ECLI:NL:HR:2019:1768

Hoge Raad

Datum uitspraak
15 november 2019
Publicatiedatum
13 november 2019
Zaaknummer
19/02040
Instantie
Hoge Raad
Type
Uitspraak
Rechtsgebied
Bestuursrecht; Belastingrecht
Procedures
  • Artikel 80a RO-zaken
Vindplaatsen
  • Rechtspraak.nl
AI samenvatting door LexboostAutomatisch gegenereerd

Cassatieberoep tegen uitspraak Centrale Raad van Beroep inzake besluiten Sociale Verzekeringsbank

In deze zaak heeft de Hoge Raad op 15 november 2019 uitspraak gedaan in het cassatieberoep van [X] te [Z] tegen de Sociale Verzekeringsbank. Het beroep in cassatie was gericht tegen de uitspraak van de Centrale Raad van Beroep van 18 september 2018, waarin de nrs. 17/4581 PW en 17/7469 PW aan de orde waren. Deze uitspraken betroffen besluiten van de Sociale Verzekeringsbank ingevolge de Participatiewet. De Hoge Raad heeft de ontvankelijkheid van het beroep in cassatie beoordeeld en geconcludeerd dat de aangevoerde klachten geen behandeling in cassatie rechtvaardigen. Dit oordeel is gebaseerd op het feit dat de partij die het beroep in cassatie heeft ingesteld klaarblijkelijk onvoldoende belang heeft bij het beroep, of dat de klachten niet tot cassatie kunnen leiden. Daarom heeft de Hoge Raad, met toepassing van artikel 80a van de Wet op de rechterlijke organisatie, het beroep in cassatie niet-ontvankelijk verklaard. Tevens heeft de Hoge Raad geen aanleiding gezien voor een veroordeling in de proceskosten. De beslissing is openbaar uitgesproken en het arrest is gewezen door de raadsheer J. Wortel als voorzitter, samen met de raadsheren A.F.M.Q. Beukers-van Dooren en P.A.G.M. Cools, in tegenwoordigheid van de waarnemend griffier F. Treuren.

Uitspraak

HOGE RAAD DER NEDERLANDEN
BELASTINGKAMER
Nummer19/02040
Datum15 november 2019
ARREST
in de zaak van
[X] te [Z] (hierna: belanghebbende)
tegen
de SOCIALE VERZEKERINGSBANK
op het beroep in cassatie tegen de uitspraak van de Centrale Raad van Beroep van 18 september 2018, nrs. 17/4581 PW en 17/7469 PW, betreffende besluiten van de Sociale verzekeringsbank ingevolge de Participatiewet.

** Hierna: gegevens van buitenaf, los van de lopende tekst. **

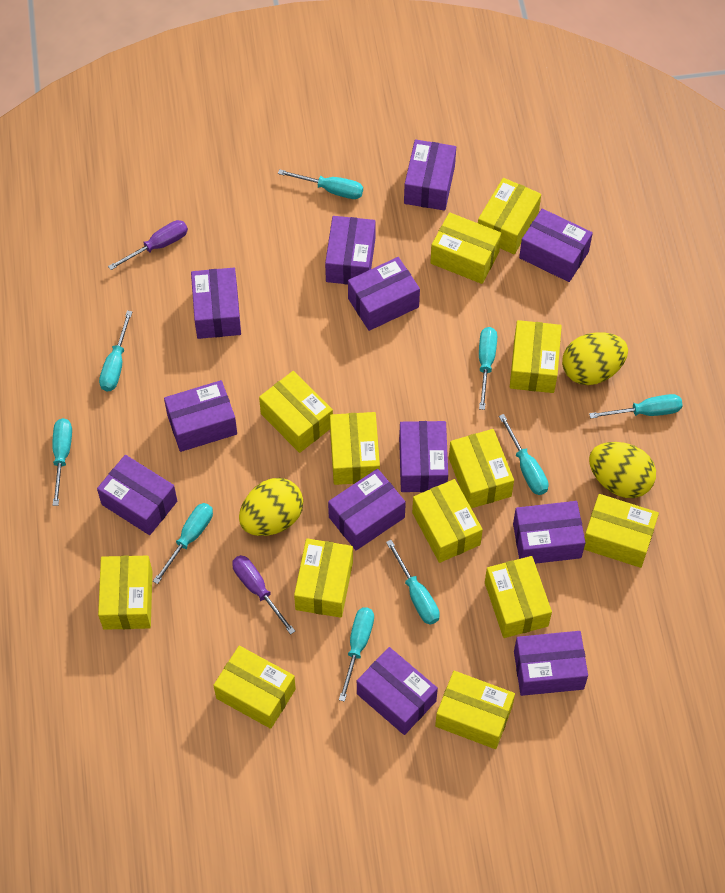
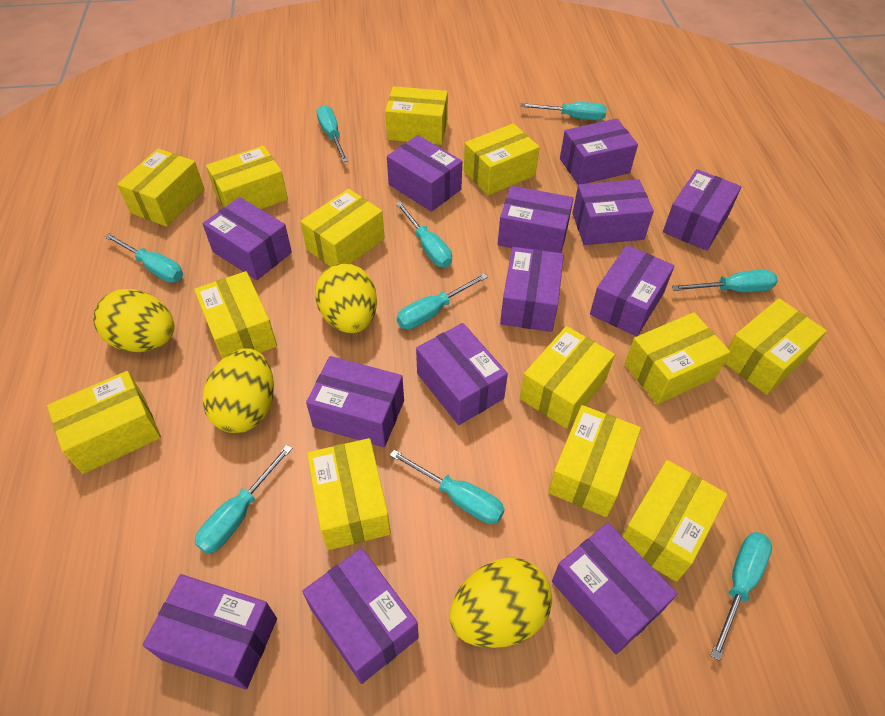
purple box: 12 -> 13
purple screwdriver: 2 -> 0
yellow egg: 3 -> 4

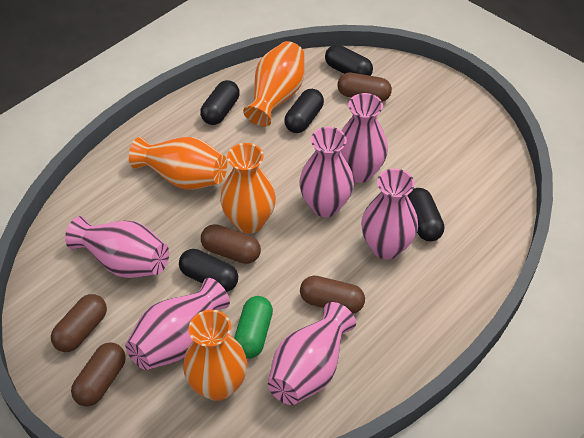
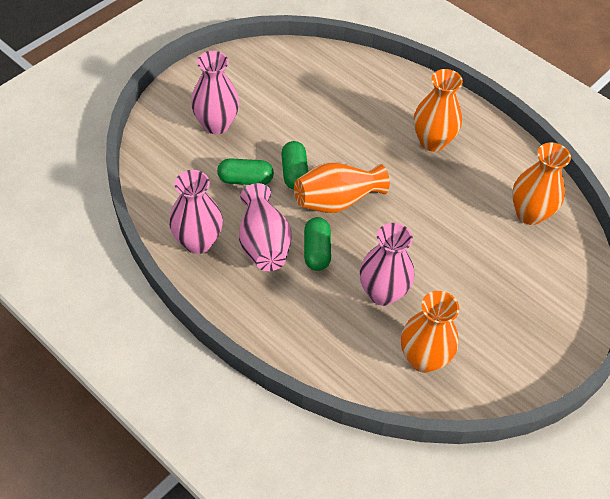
black capsule: 5 -> 0
brown capsule: 5 -> 0
green capsule: 1 -> 3
pink vase: 6 -> 4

1.Beoordeling van de ontvankelijkheid van het beroep in cassatie

De Hoge Raad is van oordeel dat de aangevoerde klachten geen behandeling in cassatie rechtvaardigen omdat de partij die het beroep in cassatie heeft ingesteld klaarblijkelijk onvoldoende belang heeft bij het beroep in cassatie of omdat de klachten klaarblijkelijk niet tot cassatie kunnen leiden.
De Hoge Raad zal daarom – gezien artikel 80a van de Wet op de rechterlijke organisatie en gehoord de Procureur-Generaal – het beroep in cassatie niet-ontvankelijk verklaren.

2.Proceskosten

De Hoge Raad ziet geen aanleiding voor een veroordeling in de proceskosten.

3.Beslissing

De Hoge Raad verklaart het beroep in cassatie niet‑ontvankelijk.
Dit arrest is gewezen door de raadsheer J. Wortel als voorzitter, en de raadsheren A.F.M.Q. Beukers-van Dooren en P.A.G.M. Cools, in tegenwoordigheid van de waarnemend griffier F. Treuren, en in het openbaar uitgesproken op 15 november 2019.